I have this number that I just wanted to be sure how to do. They give me a Parallelepiped with corners lettered from A to H. Then the question is:

In a certain orthonormal reference, the coordinates of points A, B, D and E are respectively

A(0,0,2)
B(3,0,2)
D(0,4,2)
E(0,0,1)

Calculate the coordinates of point C in that same reference.

I determined that the coordinates for C are (3,4,2) but I have no idea how one goes to calculate that. I'm looking for a method to resolve this number.

Thank you

To find the coordinates of point C, you can use the fact that the opposite corners of a parallelepiped have equal x, y, and z coordinates.

Let's examine the given points:

A(0,0,2)
B(3,0,2)
D(0,4,2)
E(0,0,1)

From points A and B, we can deduce that along the x-axis (horizontal), the coordinates remain the same, i.e., x is constant.

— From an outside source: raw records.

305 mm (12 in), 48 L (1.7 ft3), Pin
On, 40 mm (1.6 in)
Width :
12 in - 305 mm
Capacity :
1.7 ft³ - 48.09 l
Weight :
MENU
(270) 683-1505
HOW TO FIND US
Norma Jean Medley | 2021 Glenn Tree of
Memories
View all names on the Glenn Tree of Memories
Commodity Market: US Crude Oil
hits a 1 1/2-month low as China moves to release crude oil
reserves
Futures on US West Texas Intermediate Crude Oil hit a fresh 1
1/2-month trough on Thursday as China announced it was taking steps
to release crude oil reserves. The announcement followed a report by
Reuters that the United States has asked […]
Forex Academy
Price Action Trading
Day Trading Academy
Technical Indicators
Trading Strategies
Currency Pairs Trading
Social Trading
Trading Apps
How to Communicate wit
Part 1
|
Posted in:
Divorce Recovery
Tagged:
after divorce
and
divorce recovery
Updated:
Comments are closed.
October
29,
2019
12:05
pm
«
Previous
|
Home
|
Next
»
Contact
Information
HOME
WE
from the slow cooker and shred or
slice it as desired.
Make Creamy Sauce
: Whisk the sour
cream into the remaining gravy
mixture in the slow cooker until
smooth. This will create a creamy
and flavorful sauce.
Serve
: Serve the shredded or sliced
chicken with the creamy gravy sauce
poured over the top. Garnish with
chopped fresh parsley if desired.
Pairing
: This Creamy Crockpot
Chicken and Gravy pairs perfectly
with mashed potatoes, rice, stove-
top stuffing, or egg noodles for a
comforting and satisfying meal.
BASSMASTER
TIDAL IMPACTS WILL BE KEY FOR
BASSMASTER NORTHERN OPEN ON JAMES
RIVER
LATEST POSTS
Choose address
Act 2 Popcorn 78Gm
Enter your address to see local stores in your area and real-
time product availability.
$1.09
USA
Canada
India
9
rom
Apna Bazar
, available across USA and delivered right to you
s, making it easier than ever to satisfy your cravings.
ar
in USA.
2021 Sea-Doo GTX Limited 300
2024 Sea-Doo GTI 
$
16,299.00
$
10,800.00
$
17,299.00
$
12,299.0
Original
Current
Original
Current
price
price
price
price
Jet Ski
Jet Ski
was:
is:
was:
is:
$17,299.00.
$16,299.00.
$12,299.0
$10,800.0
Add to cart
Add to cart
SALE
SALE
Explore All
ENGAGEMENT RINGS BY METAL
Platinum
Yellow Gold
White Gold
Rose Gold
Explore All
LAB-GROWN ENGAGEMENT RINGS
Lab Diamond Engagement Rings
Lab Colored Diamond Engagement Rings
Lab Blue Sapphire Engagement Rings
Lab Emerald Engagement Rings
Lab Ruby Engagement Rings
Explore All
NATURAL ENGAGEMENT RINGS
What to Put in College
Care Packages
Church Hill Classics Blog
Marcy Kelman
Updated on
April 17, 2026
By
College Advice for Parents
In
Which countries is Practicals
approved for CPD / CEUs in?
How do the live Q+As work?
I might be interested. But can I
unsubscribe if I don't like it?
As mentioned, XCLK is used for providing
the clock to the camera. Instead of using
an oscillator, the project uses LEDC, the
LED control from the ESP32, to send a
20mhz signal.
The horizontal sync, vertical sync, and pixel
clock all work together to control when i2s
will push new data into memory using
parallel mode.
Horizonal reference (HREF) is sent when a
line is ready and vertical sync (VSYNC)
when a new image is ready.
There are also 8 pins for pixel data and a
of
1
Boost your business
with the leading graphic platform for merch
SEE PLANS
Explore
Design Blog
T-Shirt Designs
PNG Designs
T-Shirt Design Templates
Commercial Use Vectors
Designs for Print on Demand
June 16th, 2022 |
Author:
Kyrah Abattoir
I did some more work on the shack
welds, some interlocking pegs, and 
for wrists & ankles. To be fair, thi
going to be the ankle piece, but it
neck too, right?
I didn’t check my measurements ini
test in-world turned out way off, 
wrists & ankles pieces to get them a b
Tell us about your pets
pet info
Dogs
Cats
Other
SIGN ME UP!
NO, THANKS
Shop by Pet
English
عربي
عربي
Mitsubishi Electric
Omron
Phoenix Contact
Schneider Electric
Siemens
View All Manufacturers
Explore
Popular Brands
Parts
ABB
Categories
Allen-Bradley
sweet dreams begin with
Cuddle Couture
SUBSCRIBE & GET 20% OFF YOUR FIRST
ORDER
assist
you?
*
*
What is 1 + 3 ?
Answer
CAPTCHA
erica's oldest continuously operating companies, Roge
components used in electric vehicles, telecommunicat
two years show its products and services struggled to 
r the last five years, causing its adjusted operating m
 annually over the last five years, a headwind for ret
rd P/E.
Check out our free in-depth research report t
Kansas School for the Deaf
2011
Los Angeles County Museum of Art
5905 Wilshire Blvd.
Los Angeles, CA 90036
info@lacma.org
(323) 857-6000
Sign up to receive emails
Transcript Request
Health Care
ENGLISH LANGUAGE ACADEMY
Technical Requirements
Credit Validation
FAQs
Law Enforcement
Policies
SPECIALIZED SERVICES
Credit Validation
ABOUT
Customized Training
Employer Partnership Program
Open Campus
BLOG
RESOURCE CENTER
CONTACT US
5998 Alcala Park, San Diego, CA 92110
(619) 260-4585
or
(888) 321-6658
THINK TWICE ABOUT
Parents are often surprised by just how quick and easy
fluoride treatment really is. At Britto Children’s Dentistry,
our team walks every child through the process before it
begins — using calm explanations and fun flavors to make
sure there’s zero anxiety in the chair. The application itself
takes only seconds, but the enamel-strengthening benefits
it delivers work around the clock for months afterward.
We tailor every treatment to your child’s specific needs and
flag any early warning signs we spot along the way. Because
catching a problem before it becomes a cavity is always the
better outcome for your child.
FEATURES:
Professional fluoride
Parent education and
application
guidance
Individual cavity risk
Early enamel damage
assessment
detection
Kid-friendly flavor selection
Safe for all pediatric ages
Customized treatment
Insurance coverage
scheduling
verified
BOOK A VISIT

Similarly, from points A and D, we can conclude that along the y-axis (vertical), the coordinates remain the same, i.e., y is constant.

Now, let's determine the coordinates of point C.

Along the x-axis, we observe that the x-coordinate of point C must be the same as point B, which is 3.

Along the y-axis, the y-coordinate of point C should be the same as point D, which is 4.

Finally, for the z-coordinate, we notice that the z-coordinate of point C remains the same as the other points, which is 2.

Thus, the coordinates of point C are (3, 4, 2).

By following this method, you can find the coordinates of other points in a parallelepiped, given some of the coordinates.